> **Available records**
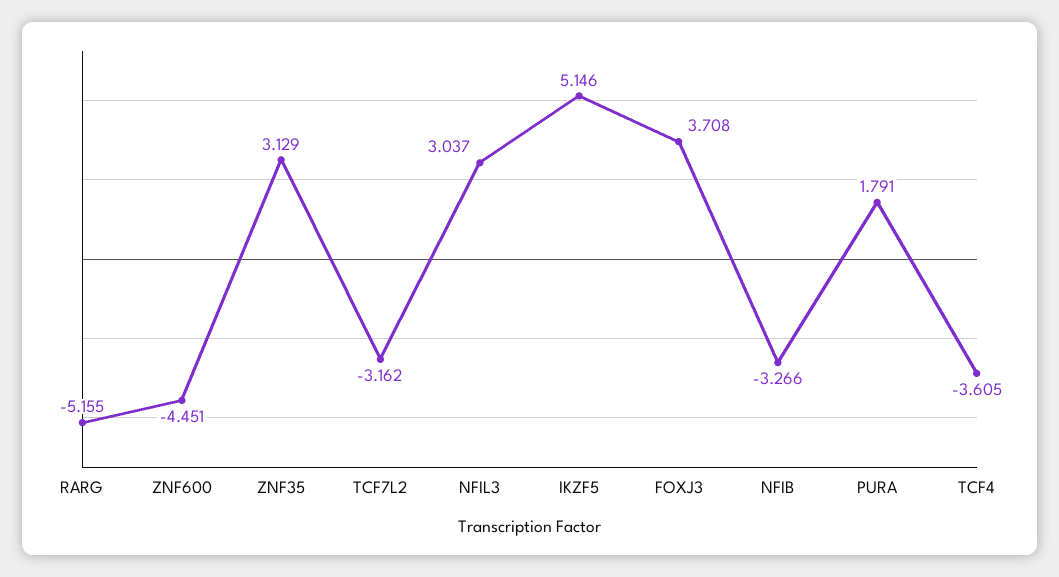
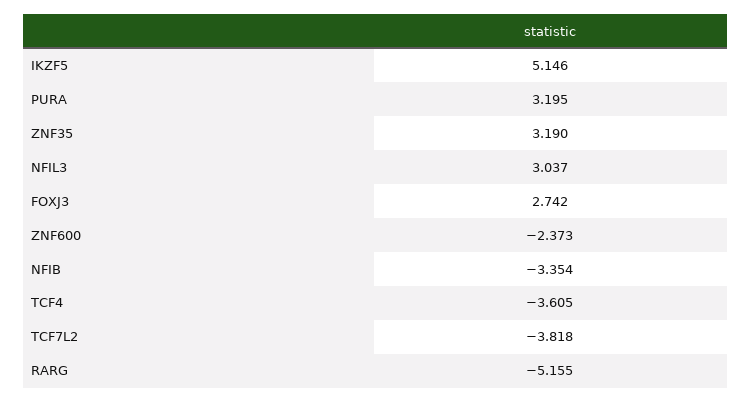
ZNF600: -4.451 -> -2.373
ZNF35: 3.129 -> 3.19
TCF7L2: -3.162 -> -3.818
FOXJ3: 3.708 -> 2.742
NFIB: -3.266 -> -3.354
PURA: 1.791 -> 3.195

> **Task goal**
Give back exactly the lines from the line containing "TCF7L2: -3.162 -> -3.818" to the end of the entries, and no other lines.

> **Answer section**
TCF7L2: -3.162 -> -3.818
FOXJ3: 3.708 -> 2.742
NFIB: -3.266 -> -3.354
PURA: 1.791 -> 3.195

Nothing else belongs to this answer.